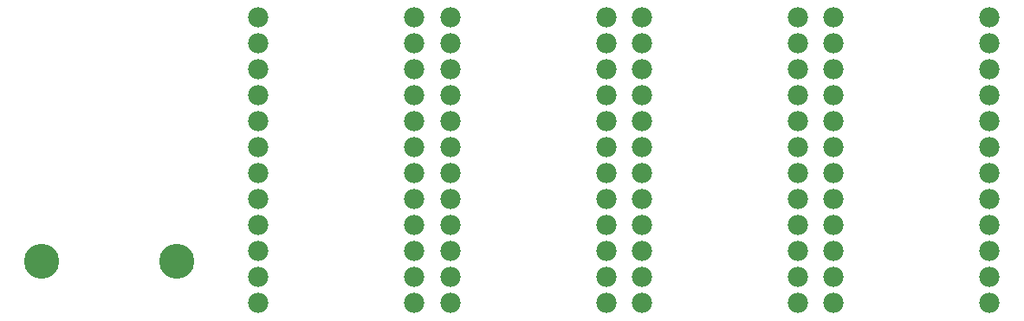
<source format=gbr>
G04 EAGLE Gerber RS-274X export*
G75*
%MOMM*%
%FSLAX34Y34*%
%LPD*%
%INSoldermask Bottom*%
%IPPOS*%
%AMOC8*
5,1,8,0,0,1.08239X$1,22.5*%
G01*
%ADD10C,3.429000*%
%ADD11C,1.981600*%


D10*
X151384Y73025D03*
X20066Y73025D03*
D11*
X384175Y311150D03*
X384175Y285750D03*
X384175Y260350D03*
X384175Y234950D03*
X384175Y209550D03*
X384175Y184150D03*
X384175Y158750D03*
X384175Y133350D03*
X384175Y107950D03*
X384175Y82550D03*
X384175Y57150D03*
X384175Y31750D03*
X231775Y31750D03*
X231775Y57150D03*
X231775Y82550D03*
X231775Y107950D03*
X231775Y133350D03*
X231775Y158750D03*
X231775Y184150D03*
X231775Y209550D03*
X231775Y234950D03*
X231775Y260350D03*
X231775Y285750D03*
X231775Y311150D03*
X571500Y311150D03*
X571500Y285750D03*
X571500Y260350D03*
X571500Y234950D03*
X571500Y209550D03*
X571500Y184150D03*
X571500Y158750D03*
X571500Y133350D03*
X571500Y107950D03*
X571500Y82550D03*
X571500Y57150D03*
X571500Y31750D03*
X419100Y31750D03*
X419100Y57150D03*
X419100Y82550D03*
X419100Y107950D03*
X419100Y133350D03*
X419100Y158750D03*
X419100Y184150D03*
X419100Y209550D03*
X419100Y234950D03*
X419100Y260350D03*
X419100Y285750D03*
X419100Y311150D03*
X758825Y311150D03*
X758825Y285750D03*
X758825Y260350D03*
X758825Y234950D03*
X758825Y209550D03*
X758825Y184150D03*
X758825Y158750D03*
X758825Y133350D03*
X758825Y107950D03*
X758825Y82550D03*
X758825Y57150D03*
X758825Y31750D03*
X606425Y31750D03*
X606425Y57150D03*
X606425Y82550D03*
X606425Y107950D03*
X606425Y133350D03*
X606425Y158750D03*
X606425Y184150D03*
X606425Y209550D03*
X606425Y234950D03*
X606425Y260350D03*
X606425Y285750D03*
X606425Y311150D03*
X946150Y311150D03*
X946150Y285750D03*
X946150Y260350D03*
X946150Y234950D03*
X946150Y209550D03*
X946150Y184150D03*
X946150Y158750D03*
X946150Y133350D03*
X946150Y107950D03*
X946150Y82550D03*
X946150Y57150D03*
X946150Y31750D03*
X793750Y31750D03*
X793750Y57150D03*
X793750Y82550D03*
X793750Y107950D03*
X793750Y133350D03*
X793750Y158750D03*
X793750Y184150D03*
X793750Y209550D03*
X793750Y234950D03*
X793750Y260350D03*
X793750Y285750D03*
X793750Y311150D03*
M02*

</source>
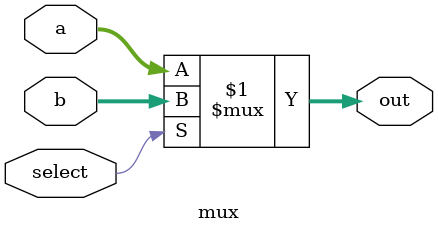
<source format=v>
`timescale 1ns / 1ps

module mux#(
    parameter width = 16
    )(
    input  wire select,
    
    input  wire [width - 1 : 0] a,
    input  wire [width - 1 : 0] b,
    
    output wire [width - 1 : 0] out    
    );

assign out = select? b : a;

endmodule

</source>
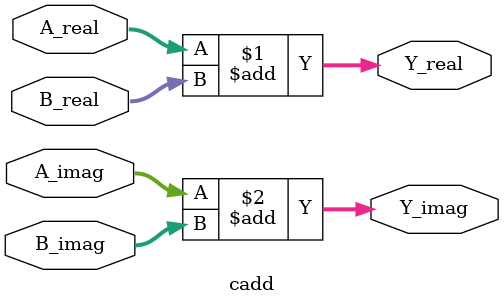
<source format=sv>

module cadd #(
    parameter DATA_WIDTH = 16    // for each real and imaginary
)(
    input  logic signed [DATA_WIDTH-1:0] A_real,
    input  logic signed [DATA_WIDTH-1:0] A_imag,
    input  logic signed [DATA_WIDTH-1:0] B_real,
    input  logic signed [DATA_WIDTH-1:0] B_imag,
    output logic signed [DATA_WIDTH-1:0] Y_real,
    output logic signed [DATA_WIDTH-1:0] Y_imag
);

    assign Y_real = A_real + B_real;   // real = real + real
    assign Y_imag = A_imag + B_imag;   // imag = imag + imag

endmodule : cadd

</source>
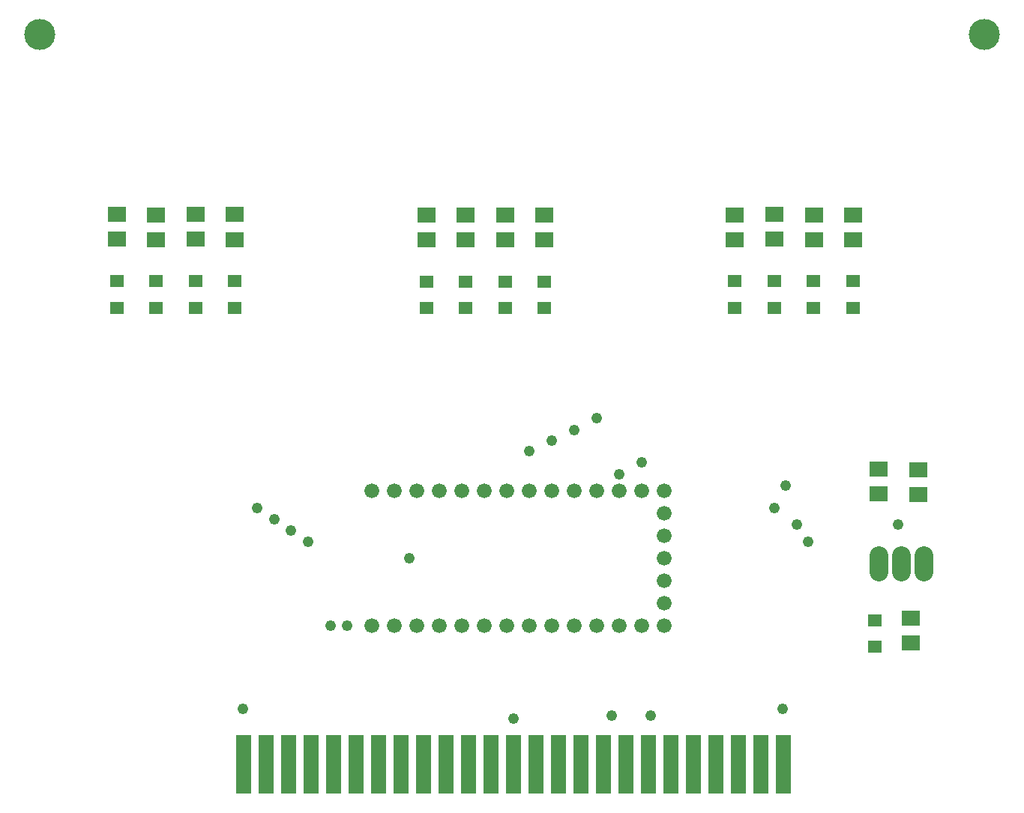
<source format=gts>
G75*
%MOIN*%
%OFA0B0*%
%FSLAX25Y25*%
%IPPOS*%
%LPD*%
%AMOC8*
5,1,8,0,0,1.08239X$1,22.5*
%
%ADD10C,0.13800*%
%ADD11R,0.06800X0.26300*%
%ADD12C,0.06600*%
%ADD13R,0.07887X0.07099*%
%ADD14R,0.06312X0.05524*%
%ADD15C,0.08200*%
%ADD16C,0.04762*%
D10*
X0030636Y0362404D03*
X0450619Y0362404D03*
D11*
X0121170Y0038000D03*
X0131170Y0038000D03*
X0141170Y0038000D03*
X0151170Y0038000D03*
X0161170Y0038000D03*
X0171170Y0038000D03*
X0181170Y0038000D03*
X0191170Y0038000D03*
X0201170Y0038000D03*
X0211170Y0038000D03*
X0221170Y0038000D03*
X0231170Y0038000D03*
X0241170Y0038000D03*
X0251170Y0038000D03*
X0261170Y0038000D03*
X0271170Y0038000D03*
X0281170Y0038000D03*
X0291170Y0038000D03*
X0301170Y0038000D03*
X0311170Y0038000D03*
X0321170Y0038000D03*
X0331170Y0038000D03*
X0341170Y0038000D03*
X0351170Y0038000D03*
X0361170Y0038000D03*
D12*
X0308220Y0099544D03*
X0298220Y0099544D03*
X0288220Y0099544D03*
X0278220Y0099544D03*
X0268220Y0099544D03*
X0258220Y0099544D03*
X0248220Y0099544D03*
X0238220Y0099544D03*
X0228220Y0099544D03*
X0218220Y0099544D03*
X0208220Y0099544D03*
X0198220Y0099544D03*
X0188220Y0099544D03*
X0178220Y0099544D03*
X0178220Y0159544D03*
X0188220Y0159544D03*
X0198220Y0159544D03*
X0208220Y0159544D03*
X0218220Y0159544D03*
X0228220Y0159544D03*
X0238220Y0159544D03*
X0248220Y0159544D03*
X0258220Y0159544D03*
X0268220Y0159544D03*
X0278220Y0159544D03*
X0288220Y0159544D03*
X0298220Y0159544D03*
X0308220Y0159544D03*
X0308220Y0149544D03*
X0308220Y0139544D03*
X0308220Y0129544D03*
X0308220Y0119544D03*
X0308220Y0109544D03*
D13*
X0403717Y0158100D03*
X0403717Y0169124D03*
X0421360Y0168924D03*
X0421360Y0157901D03*
X0417727Y0102863D03*
X0417727Y0091839D03*
X0392304Y0271378D03*
X0392304Y0282401D03*
X0374762Y0282365D03*
X0374762Y0271341D03*
X0357274Y0271419D03*
X0357274Y0282443D03*
X0339691Y0282394D03*
X0339691Y0271370D03*
X0254923Y0271223D03*
X0254923Y0282246D03*
X0237413Y0282275D03*
X0237413Y0271252D03*
X0219923Y0271271D03*
X0219923Y0282294D03*
X0202463Y0282253D03*
X0202463Y0271230D03*
X0117270Y0271379D03*
X0117270Y0282403D03*
X0099751Y0282440D03*
X0099751Y0271417D03*
X0082207Y0271345D03*
X0082207Y0282369D03*
X0064737Y0282440D03*
X0064737Y0271417D03*
D14*
X0064731Y0252821D03*
X0064731Y0241010D03*
X0082234Y0241015D03*
X0082234Y0252826D03*
X0099759Y0252791D03*
X0099759Y0240980D03*
X0117234Y0241017D03*
X0117234Y0252828D03*
X0202435Y0252704D03*
X0202435Y0240893D03*
X0219881Y0240865D03*
X0219881Y0252676D03*
X0237465Y0252654D03*
X0237465Y0240843D03*
X0254918Y0240867D03*
X0254918Y0252678D03*
X0339719Y0252839D03*
X0339719Y0241028D03*
X0357216Y0241041D03*
X0357216Y0252852D03*
X0374691Y0252839D03*
X0374691Y0241028D03*
X0392231Y0240963D03*
X0392231Y0252774D03*
X0401911Y0101898D03*
X0401911Y0090087D03*
D15*
X0403511Y0123653D02*
X0403511Y0131053D01*
X0413511Y0131053D02*
X0413511Y0123653D01*
X0423511Y0123653D02*
X0423511Y0131053D01*
D16*
X0412233Y0144410D03*
X0372233Y0136910D03*
X0367233Y0144410D03*
X0357233Y0151910D03*
X0362233Y0161910D03*
X0298183Y0172310D03*
X0288183Y0167010D03*
X0268133Y0186660D03*
X0258183Y0181860D03*
X0248183Y0177110D03*
X0278383Y0191960D03*
X0194733Y0129410D03*
X0167233Y0099410D03*
X0159733Y0099410D03*
X0121033Y0062510D03*
X0149733Y0136910D03*
X0142233Y0141910D03*
X0134733Y0146910D03*
X0127233Y0151910D03*
X0241283Y0058210D03*
X0284733Y0059410D03*
X0302233Y0059410D03*
X0361033Y0062510D03*
M02*

</source>
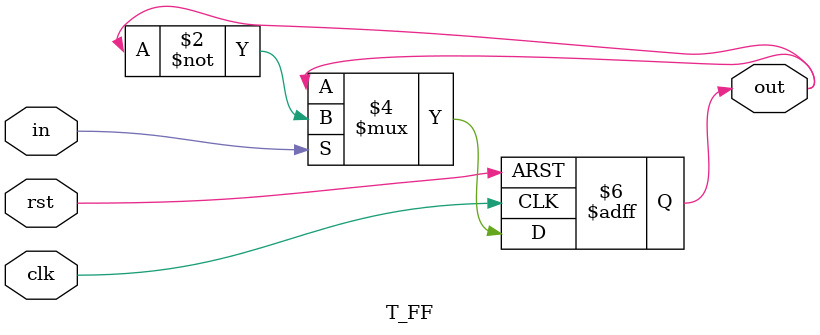
<source format=v>
module T_FF(clk, rst, in, out);

	input wire clk, rst, in;
	output reg out;

	always @(posedge clk , posedge rst)	
		begin
		if(rst)
			begin
			out <= 0;
			end
		else
			begin
			if(in)
				begin
				out <= ~out; #50;
				end
			else 
				begin 
				out <= out;
				end
			end
		end
endmodule 
</source>
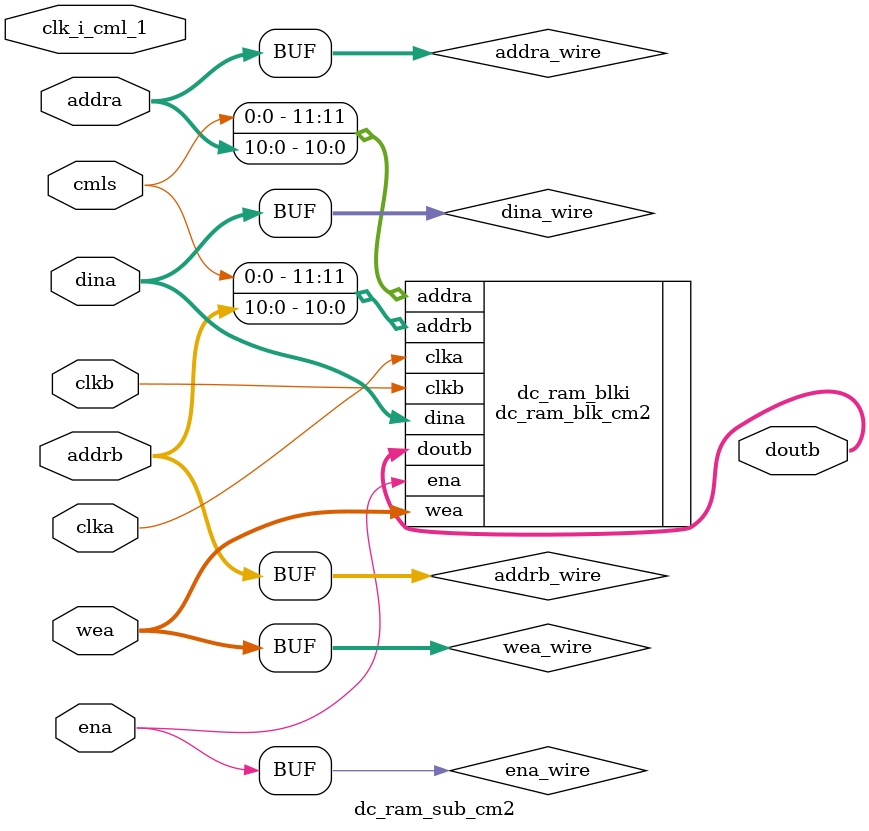
<source format=v>
/*******************************************************************************
*     This file is owned and controlled by Xilinx and must be used             *
*     solely for design, simulation, implementation and creation of            *
*     design files limited to Xilinx devices or technologies. Use              *
*     with non-Xilinx devices or technologies is expressly prohibited          *
*     and immediately terminates your license.                                 *
*                                                                              *
*     XILINX IS PROVIDING THIS DESIGN, CODE, OR INFORMATION "AS IS"            *
*     SOLELY FOR USE IN DEVELOPING PROGRAMS AND SOLUTIONS FOR                  *
*     XILINX DEVICES.  BY PROVIDING THIS DESIGN, CODE, OR INFORMATION          *
*     AS ONE POSSIBLE IMPLEMENTATION OF THIS FEATURE, APPLICATION              *
*     OR STANDARD, XILINX IS MAKING NO REPRESENTATION THAT THIS                *
*     IMPLEMENTATION IS FREE FROM ANY CLAIMS OF INFRINGEMENT,                  *
*     AND YOU ARE RESPONSIBLE FOR OBTAINING ANY RIGHTS YOU MAY REQUIRE         *
*     FOR YOUR IMPLEMENTATION.  XILINX EXPRESSLY DISCLAIMS ANY                 *
*     WARRANTY WHATSOEVER WITH RESPECT TO THE ADEQUACY OF THE                  *
*     IMPLEMENTATION, INCLUDING BUT NOT LIMITED TO ANY WARRANTIES OR           *
*     REPRESENTATIONS THAT THIS IMPLEMENTATION IS FREE FROM CLAIMS OF          *
*     INFRINGEMENT, IMPLIED WARRANTIES OF MERCHANTABILITY AND FITNESS          *
*     FOR A PARTICULAR PURPOSE.                                                *
*                                                                              *
*     Xilinx products are not intended for use in life support                 *
*     appliances, devices, or systems. Use in such applications are            *
*     expressly prohibited.                                                    *
*                                                                              *
*     (c) Copyright 1995-2009 Xilinx, Inc.                                     *
*     All rights reserved.                                                     *
*******************************************************************************/
// The synthesis directives "translate_off/translate_on" specified below are
// supported by Xilinx, Mentor Graphics and Synplicity synthesis
// tools. Ensure they are correct for your synthesis tool(s).

// You must compile the wrapper file dc_ram_blk.v when simulating
// the core, dc_ram_blk. When compiling the wrapper file, be sure to
// reference the XilinxCoreLib Verilog simulation library. For detailed
// instructions, please refer to the "CORE Generator Help".

`timescale 1ns/1ps

module dc_ram_sub_cm2(
		clk_i_cml_1,
		cmls,
		
	clka,
	ena,
	wea,
	addra,
	dina,
	clkb,
	addrb,
	doutb);


input clk_i_cml_1;
input cmls;




input clka;
input ena;
input [3 : 0] wea;
input [10 : 0] addra;
input [31 : 0] dina;
input clkb;
input [10 : 0] addrb;
output [31 : 0] doutb;

wire ena_wire;
wire [3 : 0] wea_wire;
wire [10 : 0] addra_wire;
wire [31 : 0] dina_wire;
wire [10 : 0] addrb_wire;

assign ena_wire = ena;
assign wea_wire = wea;
assign addra_wire = addra;
assign dina_wire = dina;
assign addrb_wire = addrb;

dc_ram_blk_cm2 dc_ram_blki(
	.clka(clka),
	.ena(ena_wire),
	//.regcea(1'b1),
	.wea(wea_wire),
	.addra({cmls, addra_wire}),
	.dina(dina_wire),
	.clkb(clkb),
	.addrb({cmls, addrb_wire}),
	.doutb(doutb));

endmodule



</source>
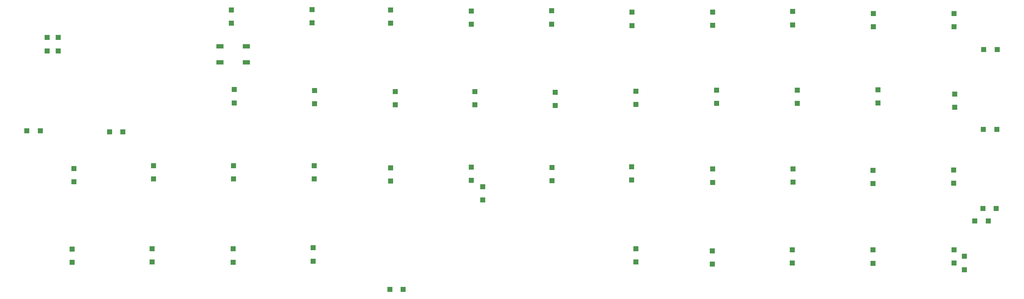
<source format=gbp>
G04 #@! TF.GenerationSoftware,KiCad,Pcbnew,(5.1.5-0-10_14)*
G04 #@! TF.CreationDate,2020-11-29T18:14:47+02:00*
G04 #@! TF.ProjectId,Louhi,4c6f7568-692e-46b6-9963-61645f706362,rev?*
G04 #@! TF.SameCoordinates,Original*
G04 #@! TF.FileFunction,Paste,Bot*
G04 #@! TF.FilePolarity,Positive*
%FSLAX46Y46*%
G04 Gerber Fmt 4.6, Leading zero omitted, Abs format (unit mm)*
G04 Created by KiCad (PCBNEW (5.1.5-0-10_14)) date 2020-11-29 18:14:47*
%MOMM*%
%LPD*%
G04 APERTURE LIST*
%ADD10R,1.200000X1.200000*%
%ADD11R,1.700000X1.000000*%
G04 APERTURE END LIST*
D10*
X291660000Y-123040000D03*
X291660000Y-126190000D03*
X199110000Y-107985000D03*
X199110000Y-111135000D03*
X95780000Y-72575000D03*
X95780000Y-75725000D03*
X98470000Y-72575000D03*
X98470000Y-75725000D03*
X139510000Y-65985000D03*
X139510000Y-69135000D03*
X158610000Y-65950000D03*
X158610000Y-69100000D03*
X177310000Y-66005000D03*
X177310000Y-69155000D03*
X196420000Y-66250000D03*
X196420000Y-69400000D03*
X215460000Y-66235000D03*
X215460000Y-69385000D03*
X234510000Y-66575000D03*
X234510000Y-69725000D03*
X253600000Y-66495000D03*
X253600000Y-69645000D03*
X272580000Y-66405000D03*
X272580000Y-69555000D03*
X291760000Y-66875000D03*
X291760000Y-70025000D03*
X310860000Y-66885000D03*
X310860000Y-70035000D03*
X317925000Y-75440000D03*
X321075000Y-75440000D03*
X94175000Y-94690000D03*
X91025000Y-94690000D03*
X113785000Y-95000000D03*
X110635000Y-95000000D03*
X140220000Y-84935000D03*
X140220000Y-88085000D03*
X159270000Y-85175000D03*
X159270000Y-88325000D03*
X178400000Y-85415000D03*
X178400000Y-88565000D03*
X197290000Y-85415000D03*
X197290000Y-88565000D03*
X216320000Y-85605000D03*
X216320000Y-88755000D03*
X235430000Y-85325000D03*
X235430000Y-88475000D03*
X254610000Y-85050000D03*
X254610000Y-88200000D03*
X273720000Y-85045000D03*
X273720000Y-88195000D03*
X292830000Y-84985000D03*
X292830000Y-88135000D03*
X311060000Y-86015000D03*
X311060000Y-89165000D03*
X317855000Y-94380000D03*
X321005000Y-94380000D03*
X102160000Y-103725000D03*
X102160000Y-106875000D03*
X121050000Y-103035000D03*
X121050000Y-106185000D03*
X140030000Y-103035000D03*
X140030000Y-106185000D03*
X159180000Y-103035000D03*
X159180000Y-106185000D03*
X177280000Y-103515000D03*
X177280000Y-106665000D03*
X196430000Y-103355000D03*
X196430000Y-106505000D03*
X215530000Y-103435000D03*
X215530000Y-106585000D03*
X234440000Y-103285000D03*
X234440000Y-106435000D03*
X253640000Y-103815000D03*
X253640000Y-106965000D03*
X272680000Y-103765000D03*
X272680000Y-106915000D03*
X291690000Y-104145000D03*
X291690000Y-107295000D03*
X310770000Y-104025000D03*
X310770000Y-107175000D03*
X317705000Y-113190000D03*
X320855000Y-113190000D03*
X101770000Y-122855000D03*
X101770000Y-126005000D03*
X120730000Y-122755000D03*
X120730000Y-125905000D03*
X139920000Y-122780000D03*
X139920000Y-125930000D03*
X158920000Y-122525000D03*
X158920000Y-125675000D03*
X177085000Y-132400000D03*
X180235000Y-132400000D03*
X235450000Y-122750000D03*
X235450000Y-125900000D03*
X253560000Y-123255000D03*
X253560000Y-126405000D03*
X272490000Y-123025000D03*
X272490000Y-126175000D03*
X310880000Y-123015000D03*
X310880000Y-126165000D03*
X313300000Y-124565000D03*
X313300000Y-127715000D03*
D11*
X143104000Y-74681000D03*
X136804000Y-74681000D03*
X143104000Y-78481000D03*
X136804000Y-78481000D03*
D10*
X315825000Y-116160000D03*
X318975000Y-116160000D03*
M02*

</source>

* [REQUIRED ACTION] Only the lines with the string "must" are wanted; pick them out of the records above and copy them.

* [OUTPUT]
*     This file is owned and controlled by Xilinx and must be used             *
// You must compile the wrapper file dc_ram_blk.v when simulating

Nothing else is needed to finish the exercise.